От модернистской гордыни ранних работ в «Фанни и Александре» повзрослевший Бергман приходит к постмодернистскому приятию, детской всеядности. И вообще возвращается к детству: собственному, которое он передоверяет Александру, еще наивному детству модернизма (спародированному в простодушных постановках театра Экдалей), детству XX века – на дворе 1907 год… Перед нами первый его фильм, протагонисты которого, вдобавок вынесенные в название, – дети. А один из них еще и мечтает сбежать с бродячим цирком, будто не было горьких разочарований «Лица» и «Вечера шутов». С завороженностью ребенка Бергман вместе с исполнителем роли Александра Бертилем Гуве вглядывается в картонный детский театр. Этот прямоугольник со сценой-«экраном» из пролога ужасно похож на телевизор. Здесь, возможно случайно, уловлено нечто чрезвычайно важное: в театр или кино ребенок впервые выбирается уже осознавая себя, телевизор же входит в его жизнь раньше, вместе с первыми игрушками.
Габариты театрика заданы осознанно. В кинофильме все bigger than life, в телевизоре, как в детской игре, – smaller. Произнося речь на рождественском банкете в театре, Оскар называет его «маленьким миром», противопоставляя «большому», который находится за стенами. Можно сказать, что их разделяет тот самый тяжелый алый занавес, за которым отмечается праздник.
Два мира соединяет сцена, на которой за время фильма разворачивается несколько спектаклей.
Первый – прямолинейное рождественское представление, прекраснодушный плоский стиль которого вступает в парадоксальное противоречие с расфуфыренным городским бомондом, заполнившим зал. Оскар играет роль Иосифа, златовласая Эмили – ангела. Христос-младенец родился. Занавес. Сакральность действа здесь – дань детскому взгляду, завороженному вертепным ритуалом чудесного рождения и избавления от Ирода. «Фанни и Александр» – святочный рассказ, рождественский миракль; можно ли сказать об этом яснее?
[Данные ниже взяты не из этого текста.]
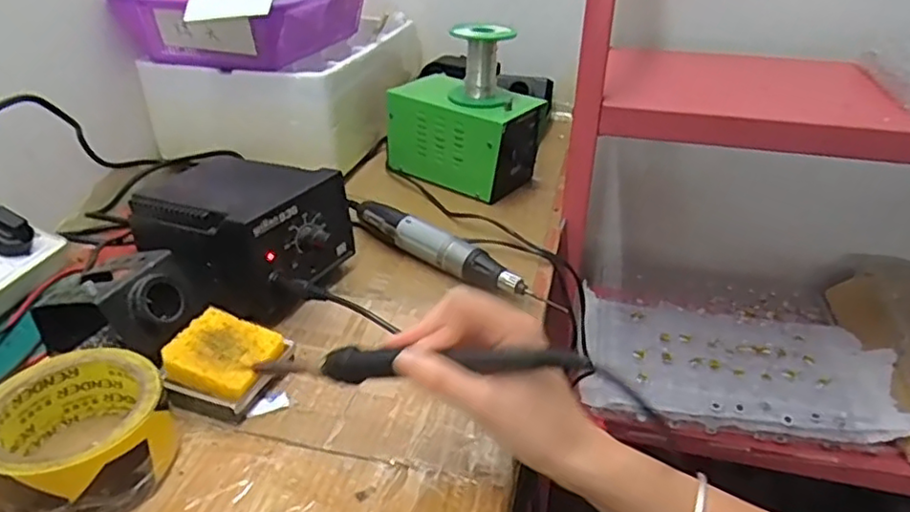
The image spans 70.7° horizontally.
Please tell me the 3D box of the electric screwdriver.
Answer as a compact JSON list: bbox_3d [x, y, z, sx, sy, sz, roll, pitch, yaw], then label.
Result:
[{"bbox_3d":[-0.009,-0.007,0.570,0.231,0.030,0.027,23,38,33],"label":"electric screwdriver"}]

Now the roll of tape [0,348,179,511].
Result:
[{"bbox_3d":[-0.214,0.104,0.368,0.093,0.053,0.089,0,31,0],"label":"roll of tape"}]

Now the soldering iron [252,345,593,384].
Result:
[{"bbox_3d":[-0.027,0.058,0.349,0.193,0.017,0.018,-3,29,15],"label":"soldering iron"}]

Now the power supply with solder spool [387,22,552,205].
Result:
[{"bbox_3d":[0.011,-0.166,0.711,0.160,0.162,0.094,21,37,31],"label":"power supply with solder spool"}]

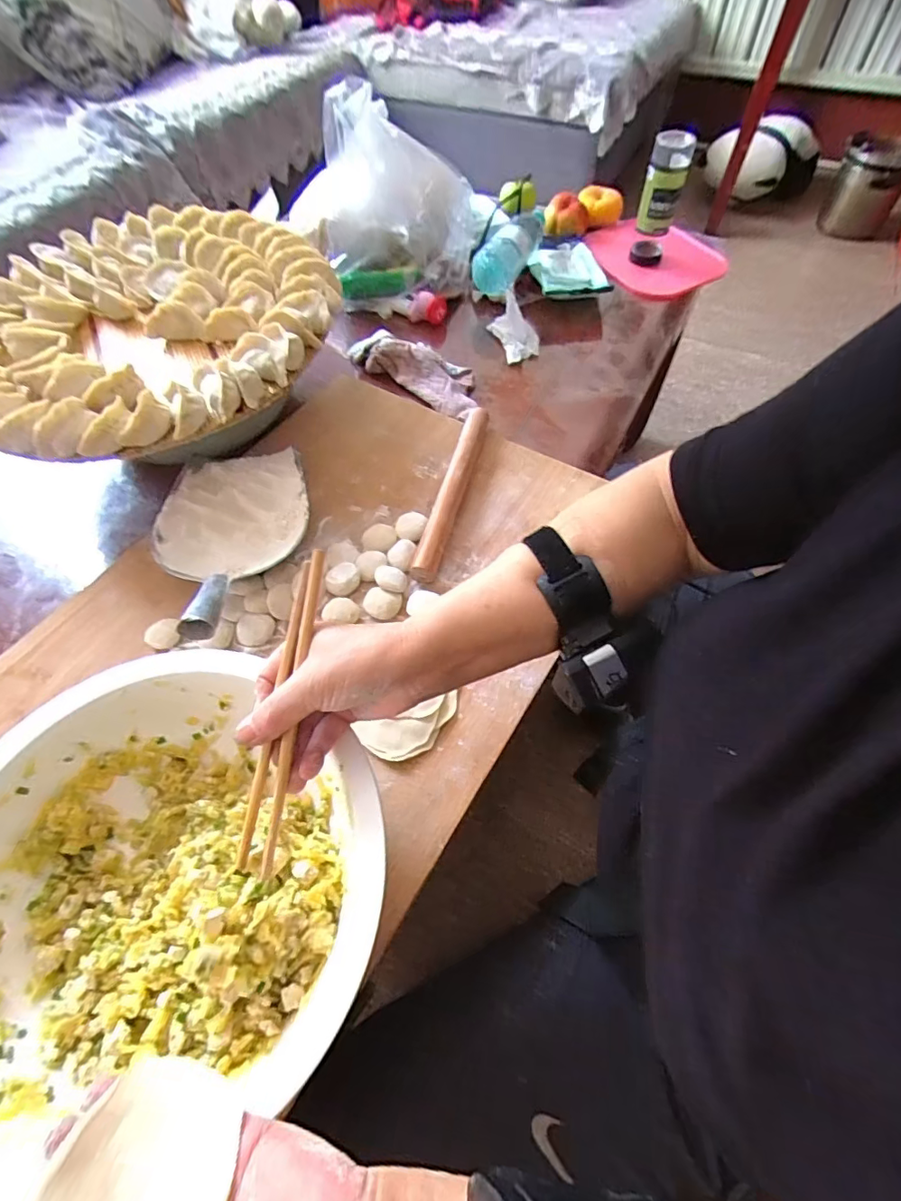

Второй драматургический ряд связан с Шекспиром. В театре Экдалей ставят «Гамлета», Оскар взял на себя роль Тени Отца. Прямо во время репетиции, за которой наблюдает Александр, Оскару становится плохо; его срочно доставляют домой, вызывают врача. Вскоре он умирает. После этого Оскар является Александру в виде призрака, повторяя коллизию шекспировской трагедии. А Эмили выходит за епископа Вергеруса, в котором охваченный ревностью и тоской по отцу Александр видит соперника и врага – лицемера-обольстителя Клавдия. Эмили даже смеется над его попыткой представить себя Гамлетом; конечно, это сниженный, пародийный вариант коллизии. Однако можно сказать, что «Гамлет», разыгранный на сцене театра Экдалей, играет для Александра роль «Мышеловки» (мы дважды видим в зале среди зрителей епископа Вергеруса).